Bing earns merits, like everyone else, by riding a bike all day, passing the time watching a simple animation of his “double,” a friendly little Mii-like avatar, cycling down a road. Others watch porn, or a gameshow that seems to delight in shaming fat people; chubby attendants clean up around them in yellow uniforms and are treated like second-class citizens. Most importantly, there’s an X Factor type show called Hot Shots hosted by three preening judges, the most feared/respected being Judge Hope (Rupert Everett), a nasty Simon Cowell type.

This, we understand, is the only ticket out of bike-land. But the way the episode dispenses all this information, it never feels like the audience is being force-fed anything. It’s a slow, repetitive experience, watching Bing go about his day, but it’s utterly compelling. The blinkered, transactional world makes sense to us. Later, we watch Bing try to skip an ad for porn, but he doesn’t have enough merits to do so. That’s when I realized: He’s stuck inside a cellphone. Bing is playing Candy Crush, but it’s his life, and he can’t hit “x” on the ads unless he clears more lines.

It’s a terrifying thought. And it’s what Black Mirror specializes in. What we’re seeing is farfetched satire, but it’s satire nonetheless, and it’s not impossible to imagine the steps leading us to such a world. One assumes that the earth is undergoing some sort of energy crisis, post-oil, and the population is needed to power our lights instead. Such an existence is pretty miserable to contemplate, so much of the energy is used to distract the citizenry as they perform their mundane tasks. It’s The Matrix, but stripped of all that film’s epic cyberpunk design and scale. Instead of being harvested as batteries by robots, we’re used as drones by an unseen bureaucracy.
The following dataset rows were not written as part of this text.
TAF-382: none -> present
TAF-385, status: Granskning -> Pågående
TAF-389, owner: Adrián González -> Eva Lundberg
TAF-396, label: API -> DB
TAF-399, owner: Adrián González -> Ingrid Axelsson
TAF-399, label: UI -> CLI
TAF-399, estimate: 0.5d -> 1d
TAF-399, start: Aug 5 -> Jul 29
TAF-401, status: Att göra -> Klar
The world is cool, and the way it’s presented is wonderful (I don’t know that the budget for these episodes is high, but they are visually seamless). But there’s a sad little parable to follow along with as well. Bing falls for Abi (Jessica Brown Findlay, the beautiful Lady Sybil of Downton Abbey), who has a lovely singing voice, and spends his dead brother’s 15 million merits to get her on Hot Shots, where she’s an instant sensation. Drugged by some sort of compliance milk, she goes along with Judge Wraith (Ashley Thomas) and becomes a porn star, in a wrenching twist. The episode, wisely, doesn’t even let us know that that’s an option until we’re on the stage. It makes the gut-punch all the worse, but it also makes her decision more believable, since she seems as blindsided as we are.
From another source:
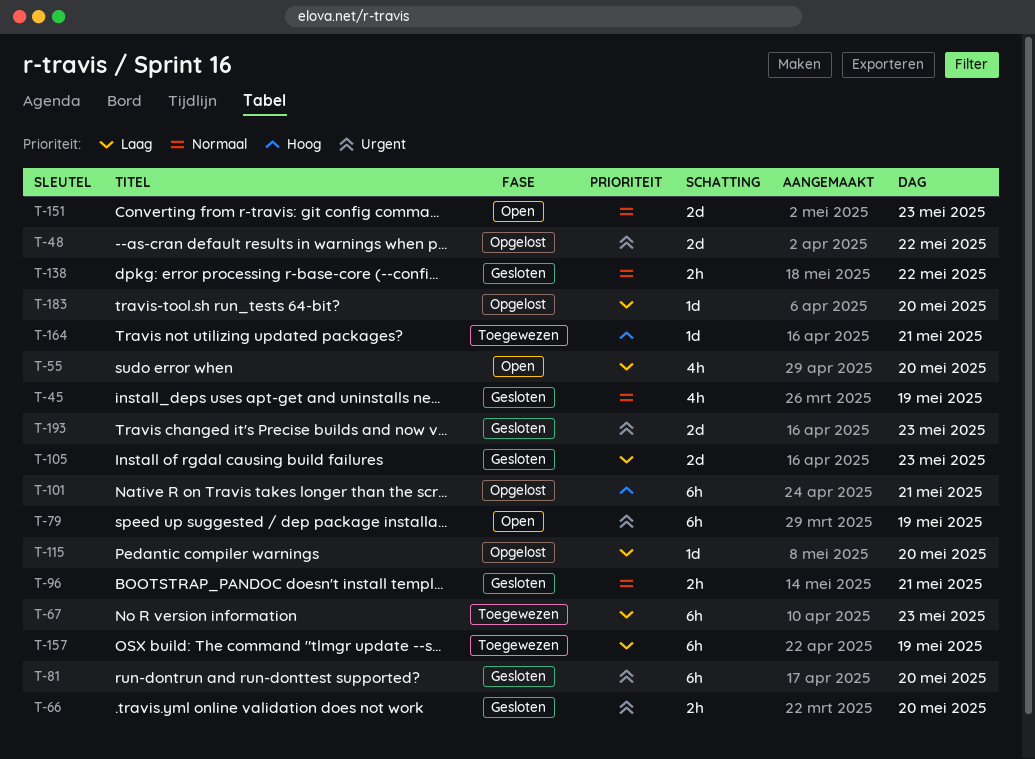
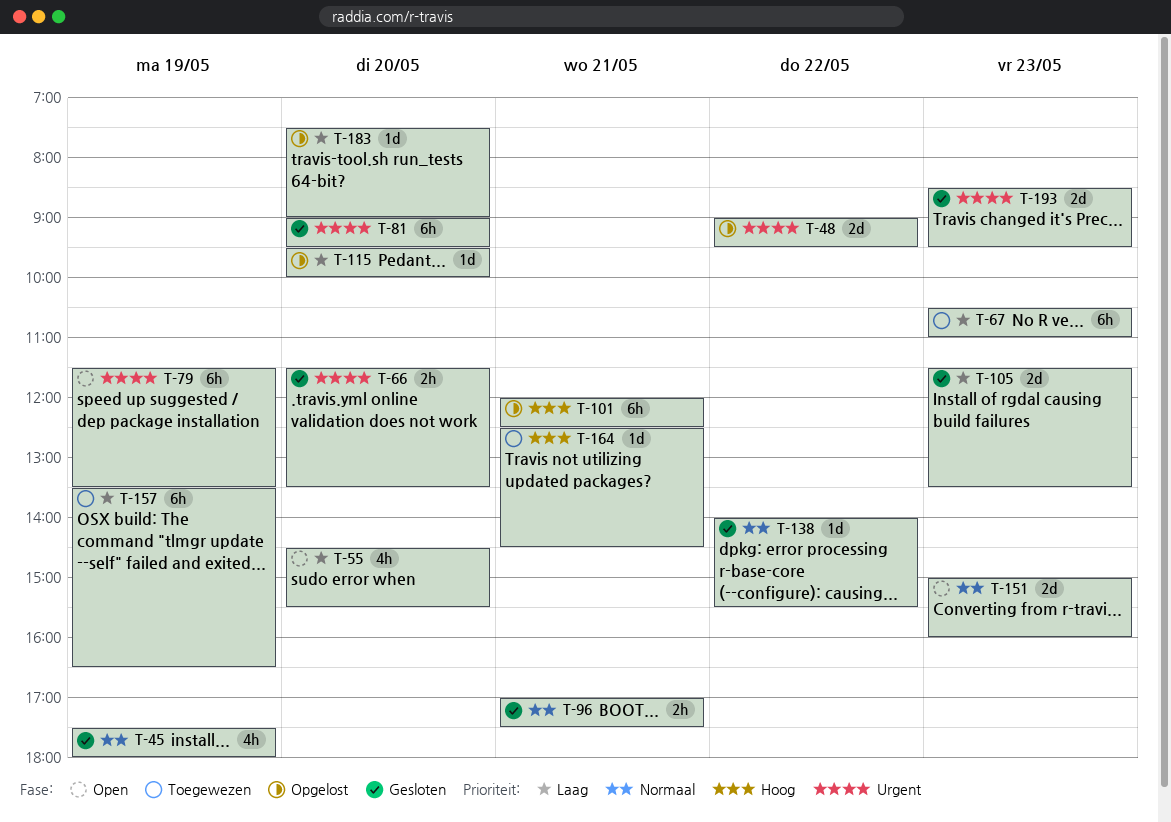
T-138, estimate: 2h -> 1d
Once Abi is locked in the porn universe, torturing a broke Bing with her ads, he sets upon a revenge mission, earning another shot on the show and giving a Network-esque rant with a shard of glass pointed at his neck. No need to go into detail on how this whole sequence unfolds, but again, it’s perfectly done. We have some idea, maybe, of what Bing is plotting, but every piece of his plan is laid out slowly and carefully for the audience. Kaluuya, who has been reserved and focused for the entire episode, barely saying a line at a time, lets stream a vicious stream of consciousness at the smug judges, an act of rebellion that leaves the audience silent until Judge Hope proclaims it the most heartfelt thing they’ve ever seen on the show.
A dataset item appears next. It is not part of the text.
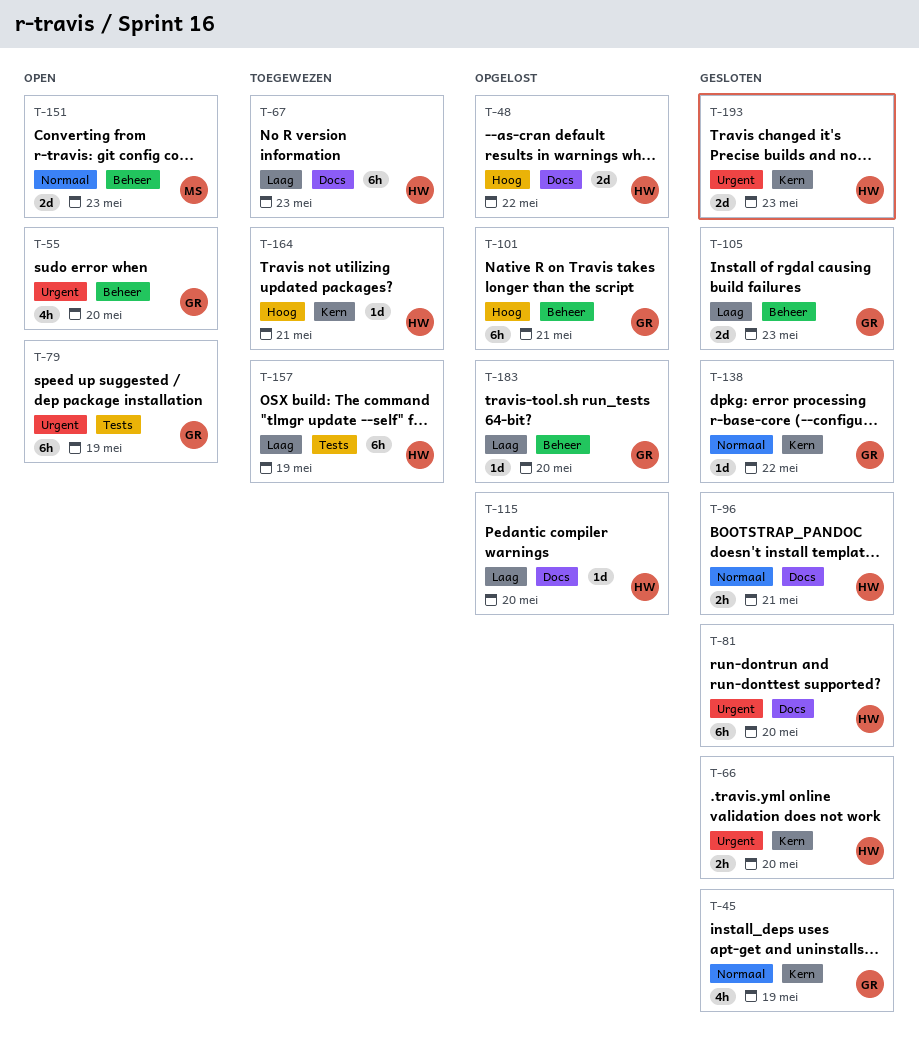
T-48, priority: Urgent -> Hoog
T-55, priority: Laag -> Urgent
That’s what’s so brilliant about the final twist—the audience’s silence. Even after Bing’s display, Judge Hope (Everett, who is just fantastic) has them in the palm of his hand. Why does Bing even go on to Hot Shots? Does he think all along that he can parlay a genuine show of emotion into a TV gig? Does he want to die, want to be free of his torturous little bedroom? The character is perhaps too inscrutable, although his breakdown halfway through the episode is well-earned, but the ending is devastating and smart. Bing delivers rants to camera twice a week, lives in relative finery and no longer has to ride a bike. As happy endings go, it’s pretty dreadful. That might end up being the rule of Black Mirror.

Stray observations:

  • Julia Davis makes a welcome appearance as Judge Charity. She’s been around for a while, but her 2004 show Nighty Night is really worth checking out if you can find it.
  • Is the view of the forest at the end of the episode real? It can’t be, can it? I’m trying to wrap my head around the future presented here.